▶ Problem description
Using the forum post on CPU clock speed, decide whether each statement below agrees with it, answering yes or no and quoting the words of the post that decide it. 1. Beyond the sweet spot, power requirements rise as the square of the clockspeed. 2. Intel's change from the Pentium 4 line to Core took two and a half years. 3. Apple reached 3GHz for the G5 by using watercooling.

▶ Extract provided
Originally Posted by And.reg View Post
Honestly I'd rather see major improvements to CPU clock speed than stacking CPU cores.
Everyone would. It is always better to have one CPU core that can run at 2GHz than two that can run at 1GHz. The problem is that this is no longer possible, because physics. Increasing clockspeed beyond the sweet spot makes the power requirements go up as the clockspeed cubed, which becomes untenable very quickly. This was realized by the industry about ten years ago. For Intel it meant cancelling the Pentium 4 line and retooling to Core, which took two and a half years during which time they lost a lot of business. For Apple it meant reneging on the "3GHz within a year" thing for the G5, and the best they could do was 2.5GHz with watercooling.

The only ones currently pushing clockspeed into the stratosphere are IBM, and they're doing it with their server chips that use insane amounts of power. Even so they can barely keep up with Intel's best.

▶ Data
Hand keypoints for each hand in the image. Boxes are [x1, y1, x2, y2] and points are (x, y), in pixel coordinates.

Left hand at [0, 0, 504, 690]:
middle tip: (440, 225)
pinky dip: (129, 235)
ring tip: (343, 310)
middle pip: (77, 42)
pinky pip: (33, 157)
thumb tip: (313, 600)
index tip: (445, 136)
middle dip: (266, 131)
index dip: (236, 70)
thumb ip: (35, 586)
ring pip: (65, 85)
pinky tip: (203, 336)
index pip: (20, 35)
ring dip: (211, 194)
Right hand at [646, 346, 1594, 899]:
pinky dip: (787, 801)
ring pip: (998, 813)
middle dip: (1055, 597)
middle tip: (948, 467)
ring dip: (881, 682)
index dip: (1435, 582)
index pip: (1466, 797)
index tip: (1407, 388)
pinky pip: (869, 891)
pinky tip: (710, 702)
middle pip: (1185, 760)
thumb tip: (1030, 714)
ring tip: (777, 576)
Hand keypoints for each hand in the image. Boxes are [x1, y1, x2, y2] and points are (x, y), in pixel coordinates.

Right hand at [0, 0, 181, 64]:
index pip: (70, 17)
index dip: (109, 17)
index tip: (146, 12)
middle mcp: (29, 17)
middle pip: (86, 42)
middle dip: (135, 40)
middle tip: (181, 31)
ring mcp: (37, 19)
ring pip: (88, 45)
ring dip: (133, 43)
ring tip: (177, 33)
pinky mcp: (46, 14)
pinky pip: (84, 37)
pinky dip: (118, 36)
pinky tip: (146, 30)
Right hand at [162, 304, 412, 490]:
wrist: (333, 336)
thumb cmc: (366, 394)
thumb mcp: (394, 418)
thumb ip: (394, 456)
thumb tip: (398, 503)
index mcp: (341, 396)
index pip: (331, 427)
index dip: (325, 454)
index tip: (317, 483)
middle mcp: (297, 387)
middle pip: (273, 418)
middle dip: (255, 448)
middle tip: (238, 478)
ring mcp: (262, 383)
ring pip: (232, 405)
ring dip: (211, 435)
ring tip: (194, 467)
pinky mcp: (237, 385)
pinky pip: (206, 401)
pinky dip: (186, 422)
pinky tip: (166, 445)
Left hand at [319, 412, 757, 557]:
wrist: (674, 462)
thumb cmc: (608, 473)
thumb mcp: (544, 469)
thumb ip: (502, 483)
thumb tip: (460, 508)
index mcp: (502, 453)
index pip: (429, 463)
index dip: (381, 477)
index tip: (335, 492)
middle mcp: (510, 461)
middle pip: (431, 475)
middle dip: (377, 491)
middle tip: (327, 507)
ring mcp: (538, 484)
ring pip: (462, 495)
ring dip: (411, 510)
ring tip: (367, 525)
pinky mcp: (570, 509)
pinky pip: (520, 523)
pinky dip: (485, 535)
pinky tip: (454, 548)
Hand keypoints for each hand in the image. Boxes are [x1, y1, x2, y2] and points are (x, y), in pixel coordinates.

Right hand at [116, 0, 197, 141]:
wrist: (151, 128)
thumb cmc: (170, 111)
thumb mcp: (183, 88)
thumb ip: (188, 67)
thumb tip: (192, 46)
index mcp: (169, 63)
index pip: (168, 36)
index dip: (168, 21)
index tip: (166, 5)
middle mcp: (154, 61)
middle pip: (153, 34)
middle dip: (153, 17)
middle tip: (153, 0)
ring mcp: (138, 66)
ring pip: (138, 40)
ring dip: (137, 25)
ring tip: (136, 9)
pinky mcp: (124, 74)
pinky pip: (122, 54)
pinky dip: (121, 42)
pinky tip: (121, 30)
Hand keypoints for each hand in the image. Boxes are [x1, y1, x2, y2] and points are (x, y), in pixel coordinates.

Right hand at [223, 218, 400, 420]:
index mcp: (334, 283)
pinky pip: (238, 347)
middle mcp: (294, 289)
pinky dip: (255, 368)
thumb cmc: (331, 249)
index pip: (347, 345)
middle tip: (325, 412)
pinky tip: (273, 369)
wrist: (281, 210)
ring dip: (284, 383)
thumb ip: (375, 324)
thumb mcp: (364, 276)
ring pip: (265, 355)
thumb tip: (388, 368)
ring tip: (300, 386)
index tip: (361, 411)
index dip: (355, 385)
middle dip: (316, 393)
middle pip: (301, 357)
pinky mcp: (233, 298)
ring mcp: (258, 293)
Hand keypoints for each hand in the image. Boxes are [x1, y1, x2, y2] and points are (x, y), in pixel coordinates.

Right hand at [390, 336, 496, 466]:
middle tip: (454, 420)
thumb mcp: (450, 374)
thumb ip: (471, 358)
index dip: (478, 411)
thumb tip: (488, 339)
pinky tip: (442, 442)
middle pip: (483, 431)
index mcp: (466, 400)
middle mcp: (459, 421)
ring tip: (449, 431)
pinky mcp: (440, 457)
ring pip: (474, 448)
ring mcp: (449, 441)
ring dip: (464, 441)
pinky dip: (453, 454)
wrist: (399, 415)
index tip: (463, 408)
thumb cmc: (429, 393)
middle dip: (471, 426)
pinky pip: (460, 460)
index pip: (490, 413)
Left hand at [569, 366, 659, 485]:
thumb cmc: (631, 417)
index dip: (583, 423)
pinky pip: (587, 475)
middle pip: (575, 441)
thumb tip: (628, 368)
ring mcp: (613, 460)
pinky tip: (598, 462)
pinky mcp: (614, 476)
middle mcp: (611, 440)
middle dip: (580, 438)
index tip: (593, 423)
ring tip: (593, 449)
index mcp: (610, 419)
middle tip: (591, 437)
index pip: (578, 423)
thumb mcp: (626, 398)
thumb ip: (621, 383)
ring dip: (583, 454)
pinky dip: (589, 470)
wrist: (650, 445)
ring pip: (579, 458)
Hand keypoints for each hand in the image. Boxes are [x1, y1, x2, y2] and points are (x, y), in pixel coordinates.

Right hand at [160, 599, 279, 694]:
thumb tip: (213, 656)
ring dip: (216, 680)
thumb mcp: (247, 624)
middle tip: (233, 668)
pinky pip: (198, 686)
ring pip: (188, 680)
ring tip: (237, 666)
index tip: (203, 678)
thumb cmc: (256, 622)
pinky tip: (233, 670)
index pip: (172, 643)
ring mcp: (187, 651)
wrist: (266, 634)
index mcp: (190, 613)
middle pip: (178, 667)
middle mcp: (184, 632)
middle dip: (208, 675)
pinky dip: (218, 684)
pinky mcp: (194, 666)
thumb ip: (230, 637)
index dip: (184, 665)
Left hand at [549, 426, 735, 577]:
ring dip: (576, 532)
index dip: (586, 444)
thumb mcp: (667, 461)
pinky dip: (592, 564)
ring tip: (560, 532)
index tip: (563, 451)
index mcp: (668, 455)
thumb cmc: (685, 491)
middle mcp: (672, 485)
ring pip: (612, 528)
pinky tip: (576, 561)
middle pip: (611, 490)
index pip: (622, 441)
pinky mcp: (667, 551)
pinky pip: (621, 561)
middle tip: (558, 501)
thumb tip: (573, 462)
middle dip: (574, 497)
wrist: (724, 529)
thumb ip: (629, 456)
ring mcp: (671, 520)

▶ Response
1. No: "makes the power requirements go up as the clockspeed cubed"
2. Yes: "For Intel it meant cancelling the Pentium 4 line and retooling to Core, which took two and a half years"
3. No: "the best they could do was 2.5GHz with watercooling"